"Le messager appuie le front contre les couches de verre, argon et plastique à haute résistance. Il regarde un cuirassé aérien traverser la ville à mi-distance, comme une guêpe en chasse, la mort harnachée sous son thorax dans un conteneur lisse."
L'histoire :
Le pont, entre San Francisco et Oakland. Ce lieu a été abandonné comme moyen de circulation est squatté par les SDF. Des cabanes et des étals de commerce de bric et de broc ont fleuri parmi les câbles du pont. Une population, une faune urbaine s'est installée sur ce lieu de misère, un monde à part.
C'est ici que vit Chevette, recueillie quelques années plus tôt par Skinner, un vieux fou un peu bancal. Chevette qui, pour gagner sa vie, est livreuse à vélo. Un jour, pour une livraison, elle entre par hasard dans une fête organisée par un nanti, se retrouve à voler une paire de lunettes à un homme saoûl qui la draguait.
Le lendemain, l'homme en question est retrouvé mort. La police du coin, ainsi que des enquêteurs privés, dont fait partie Berry Rydell, sont sur la piste de Chevette...
Le décor est planté. Le pont, lieu abandonné, lieu de misère, mais lieu de vie. C'est un autre monde, tout simplement. San Francisco vu par une autre lorgnette est noir, en pleine déchéance. Ambiance.

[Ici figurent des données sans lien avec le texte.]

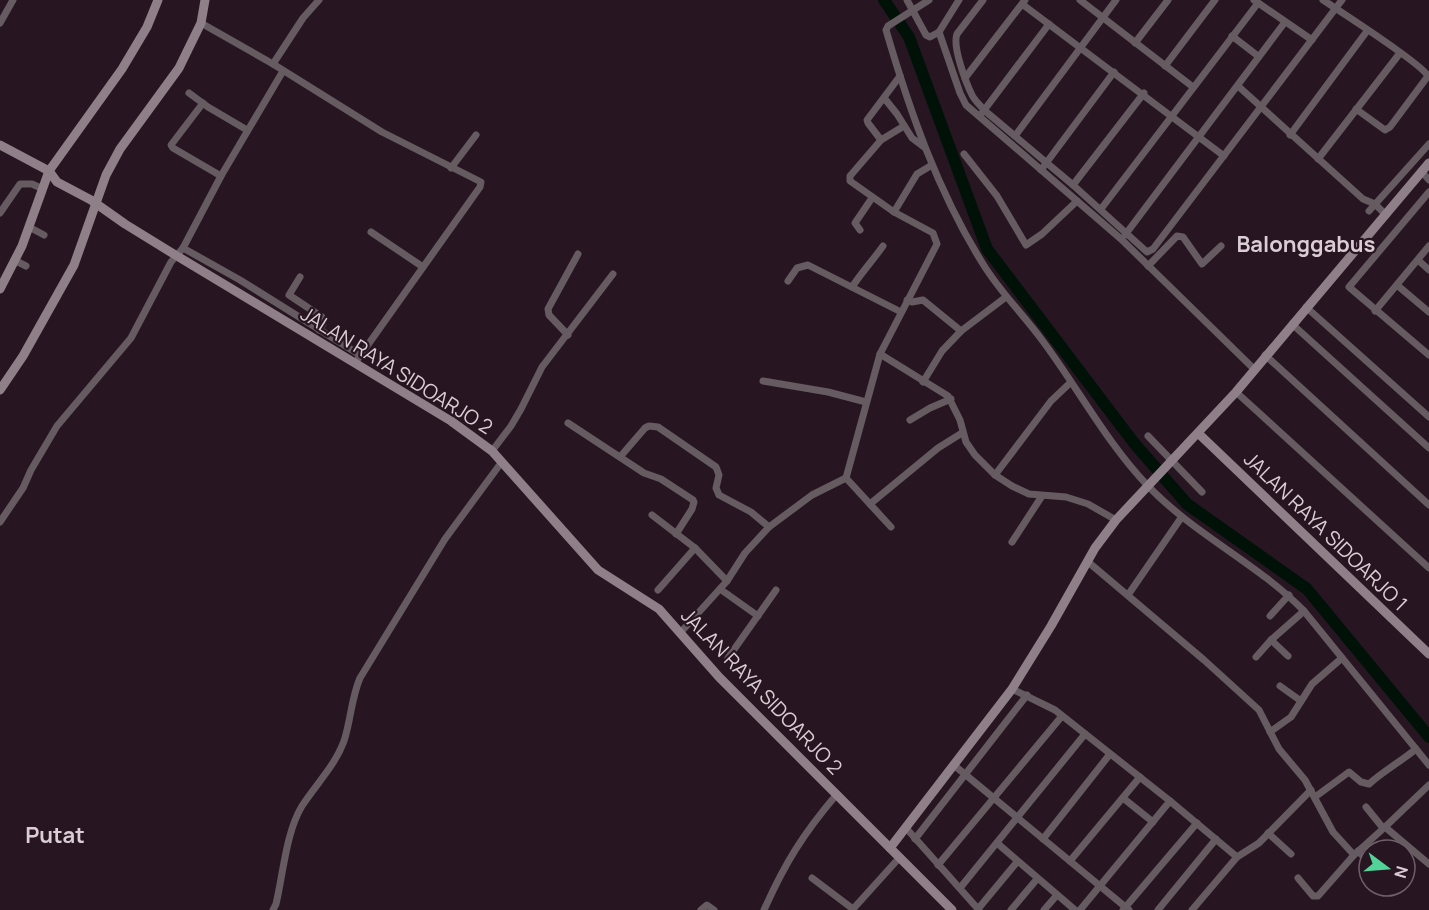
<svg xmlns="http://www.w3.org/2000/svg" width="1429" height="910" viewBox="0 0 1429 910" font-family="Manrope,sans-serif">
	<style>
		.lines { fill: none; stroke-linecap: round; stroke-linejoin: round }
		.river { stroke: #001207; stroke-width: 12 }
		.street { stroke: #655b61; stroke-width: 7 }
		.secondary { stroke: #8f7f89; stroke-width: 9 }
		.labels { text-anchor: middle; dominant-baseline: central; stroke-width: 4.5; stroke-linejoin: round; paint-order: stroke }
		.street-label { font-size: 20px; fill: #dacdd5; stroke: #271621 }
		.quarter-label { font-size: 22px; font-weight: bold; fill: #dacdd5; stroke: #271621 }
	</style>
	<rect width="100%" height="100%" fill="#271621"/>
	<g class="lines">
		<polyline class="river" points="884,0 909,37 987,249 1134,443 1187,504 1307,589 1429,737"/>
		<g class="street">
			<polyline points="907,0 926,35 930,37 939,32 959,0"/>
			<path d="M929,0L888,26L886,30C910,112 938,192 983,264C1000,292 1023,314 1042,340C1078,388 1106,442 1148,486C1195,535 1257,563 1304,611L1429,765"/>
			<path d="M983,0L957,34C952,46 966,83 972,95C975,101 980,105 984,110L1073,185L1147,252L1153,249L1342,0"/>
			<polyline points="1080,0 1193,87"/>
			<polyline points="1254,0 1312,40"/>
			<path d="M1323,0C1341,12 1421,63 1428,76L1390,127L1385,130L1356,109"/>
			<polyline points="1022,4 1224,156"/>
			<polyline points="0,23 13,0"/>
			<polyline points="201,23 273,64 382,132 481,182 480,187 355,363"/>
			<polyline points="939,32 960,93 966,105 1121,239 1254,369"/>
			<polyline points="1232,36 1258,56"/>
			<polyline points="1135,43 1168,0"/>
			<polyline points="273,64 303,18 319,0"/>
			<polyline points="1165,66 1215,0"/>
			<polyline points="965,78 1025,0"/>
			<polyline points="1238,86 1363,199 1375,204 1386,215"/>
			<polyline points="189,93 208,107 247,130"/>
			<polyline points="885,99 897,114 912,138 924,147"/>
			<polyline points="203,103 171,145 173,148 221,176"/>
			<polyline points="982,113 1049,24"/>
			<polyline points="1290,135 1367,31"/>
			<polyline points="1015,136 1116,0"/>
			<polyline points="881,140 868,123 867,120 900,76"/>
			<polyline points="964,154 997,196 1026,245 1042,234 1077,201"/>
			<polyline points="1318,159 1400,53"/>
			<polyline points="451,168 476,135"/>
			<polyline points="1041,170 1114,72"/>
			<polyline points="1421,171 1429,180"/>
			<polyline points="1073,185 1144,93"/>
			<polyline points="1429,192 1349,287 1429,355"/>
			<polyline points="1101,209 1258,3"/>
			<polyline points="1369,211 1429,144"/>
			<polyline points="894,212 917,174 932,165"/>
			<polyline points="0,213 20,184 32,184 43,189"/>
			<polyline points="29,227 44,235"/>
			<polyline points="860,230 855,223 872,198"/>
			<polyline points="371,232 423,267"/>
			<polyline points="1125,235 1285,22"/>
			<polyline points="183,248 240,280 360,355"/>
			<polyline points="14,260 26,266"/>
			<polyline points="1418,260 1429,270"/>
			<polyline points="1148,266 1177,236 1183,237 1202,264 1221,246"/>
			<polyline points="300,277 289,295 322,317 323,324 319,330"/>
			<polyline points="788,281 797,268 808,265 901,312"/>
			<polyline points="1397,285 1429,312"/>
			<path d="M852,287C862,272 873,260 883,246"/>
			<polyline points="907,300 912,302 923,300 961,331"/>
			<polyline points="1306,307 1429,417"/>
			<polyline points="1375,311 1429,246"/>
			<polyline points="1292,324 1429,448"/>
			<polyline points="568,335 549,315 548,309 578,254"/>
			<polyline points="880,354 948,396 960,420 966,442 975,455 995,475 1012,486 1029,494 1066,497 1088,504 1116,520"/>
			<polyline points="1265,355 1429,505"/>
			<polyline points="763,381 828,392 866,402"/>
			<polyline points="923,382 942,351 961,331 1006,297"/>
			<polyline points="1236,392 1429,568"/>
			<polyline points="910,420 930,408 951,399"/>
			<polyline points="568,423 644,473 661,479 693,500 694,502 692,509 676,534"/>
			<polyline points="1148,436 1202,492"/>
			<polyline points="492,451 511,426 521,409 542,367 613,274"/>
			<polyline points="620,457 645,428 649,426 658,427 716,467 719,475 716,488 719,495 751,512 769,527"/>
			<polyline points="995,475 1051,401 1070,383"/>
			<polyline points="846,478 891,527"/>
			<polyline points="870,504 938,448 962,433"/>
			<polyline points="652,515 695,548 658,590"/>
			<polyline points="0,522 23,488 31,470 57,426 131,338 171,262 183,248 221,176 283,71"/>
			<polyline points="1012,542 1042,496"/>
			<polyline points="695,548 727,581"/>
			<polyline points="1087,561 1204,660 1259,710 1279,749 1305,780 1333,832 1354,855 1385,827 1429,864"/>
			<polyline points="720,589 758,616"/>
			<polyline points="1128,595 1181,518"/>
			<polyline points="1270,616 1289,595"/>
			<polyline points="681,632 727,581 745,553 769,527 812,495 846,478 880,354 937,244 933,233 894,212 850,181 850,176 881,140 904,126"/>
			<polyline points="1271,640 1288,656"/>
			<polyline points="1256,657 1271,640 1304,611"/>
			<polyline points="728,658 776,590"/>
			<polyline points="1280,686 1301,701"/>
			<polyline points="1012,689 1055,710 1170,801 1237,857"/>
			<polyline points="1270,732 1291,717 1312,684 1342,658"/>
			<polyline points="955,766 1129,910"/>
			<path d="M1315,797L1349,772L1361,782L1369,784C1385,770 1400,762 1416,749"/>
			<polyline points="1123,798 1153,822"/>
			<polyline points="1366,807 1383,828"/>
			<polyline points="1385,827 1429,785"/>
			<polyline points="906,828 979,910"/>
			<polyline points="1268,833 1291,854"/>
			<polyline points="915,839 1027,695"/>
			<polyline points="1043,839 1110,754"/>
			<polyline points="997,843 1075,910"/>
			<polyline points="1358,851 1369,862"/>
			<polyline points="1070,861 1140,777"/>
			<polyline points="938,865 1062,716"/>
			<polyline points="812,878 853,909 900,857"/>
			<polyline points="1298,878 1313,896 1318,896 1354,855"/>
			<polyline points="960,888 1085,734"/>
			<polyline points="978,909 1017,862"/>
			<path d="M273,910L276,904C283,875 286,832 302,806C316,784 335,766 344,741C351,720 351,699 360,678L445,539L501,463"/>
			<polyline points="701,910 707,905 714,910"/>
			<path d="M764,910C785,863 803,834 837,794"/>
			<polyline points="1011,910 1037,879"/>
			<polyline points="1044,910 1057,895"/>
			<polyline points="1080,910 1170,801"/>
			<polyline points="1123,910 1197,823"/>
			<polyline points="1158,910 1216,839"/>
			<polyline points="1192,910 1237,857 1259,843 1311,790"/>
		</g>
		<g class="secondary">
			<polyline points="0,145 49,171 57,182 91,200 125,224 177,256 451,421 492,451 598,570 659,609 719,677 952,910"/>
			<polyline points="0,289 22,246 49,171 122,69 147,27 158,0"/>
			<polyline points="0,390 23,356 74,265 106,175 120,149 179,68 201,23 205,0"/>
			<polyline points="1199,434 1429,654"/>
			<polyline points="890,848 1012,689 1051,626 1095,548 1116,520 1236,392 1429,163"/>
		</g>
	</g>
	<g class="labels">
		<g class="street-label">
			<text transform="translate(397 370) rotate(32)">JALAN RAYA SIDOARJO 2</text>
			<text transform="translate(1326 531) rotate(44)">JALAN RAYA SIDOARJO 1</text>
			<text transform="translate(762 691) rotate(46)">JALAN RAYA SIDOARJO 2</text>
		</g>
		<g class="quarter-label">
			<text x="1306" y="244">Balonggabus</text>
			<text x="55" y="835">Putat</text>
		</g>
	</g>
	<g transform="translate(1387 868) rotate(106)"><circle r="28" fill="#271621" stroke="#6f5f69" stroke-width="1.5"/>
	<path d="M0-4.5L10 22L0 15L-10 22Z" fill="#52d397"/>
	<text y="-9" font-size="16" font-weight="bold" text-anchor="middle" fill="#dacdd5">N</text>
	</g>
</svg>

Lumière virtuelle est le premier volet de la trilogie du Bridge, et pose ses fondations : Chevette, Rydell, Skinner, Yamazaki, et j'en passe... On découvre leur histoire, leurs motivations dans la suite de la trilogie.
Un style inimitable, qui colle parfaitement au monde décrit, est aussi le charme de ce roman.
Gibson
, en 1993, a définitivement apposé sa griffe dans le cyberpunk grâce à ce roman : le monde virtuel n'est pas encore présent, mais il y est sous-jacent. Ici, il nous décrit le monde dans lequel hackers, policiers ripoux et malfrats vont proliférer et s'entre-déchirer dans la suite de la trilogie.A lire de toute urgence, pour les inconditionnels du genre.
Extraits :
"Les rêves du messager sont faits de métal brûlant, d'ombres qui courent dans tous les sens en criant, de montagnes couleur béton. Ils enterrent les orphelins sur un versant de colline. Cercueils en plastique bleu pâle. Nuages dans le ciel. Le prêtre a un chapeau tout en hauteur. Ils ne voient pas le premier obus qui vient des montagnes de béton. Il fait un trou dans tout le paysage: le versant de la colline, le ciel, un cercueil bleu, le visage de la femme."
" Rydell observait Warbaby et le Russe, qui se tenaient à côté de l'une des voitures banalisées les moins subtiles que Rydell eût jamais vues dans sa vie : une baleine gris plomb avec une cage en graphite à expansion pour protéger les phares et le radiateur."
"Ils contemplèrent une paire de maillots entiers dont l'un fait uniquement de circuits imprimés comme ceux que l'on dessinait sur les anciennes cartes électroniques.
- Vous avez des yeux, dit-elle en s'interrompant pour bâiller longuement, on dirait deux trous de pisses dans un tas de neige."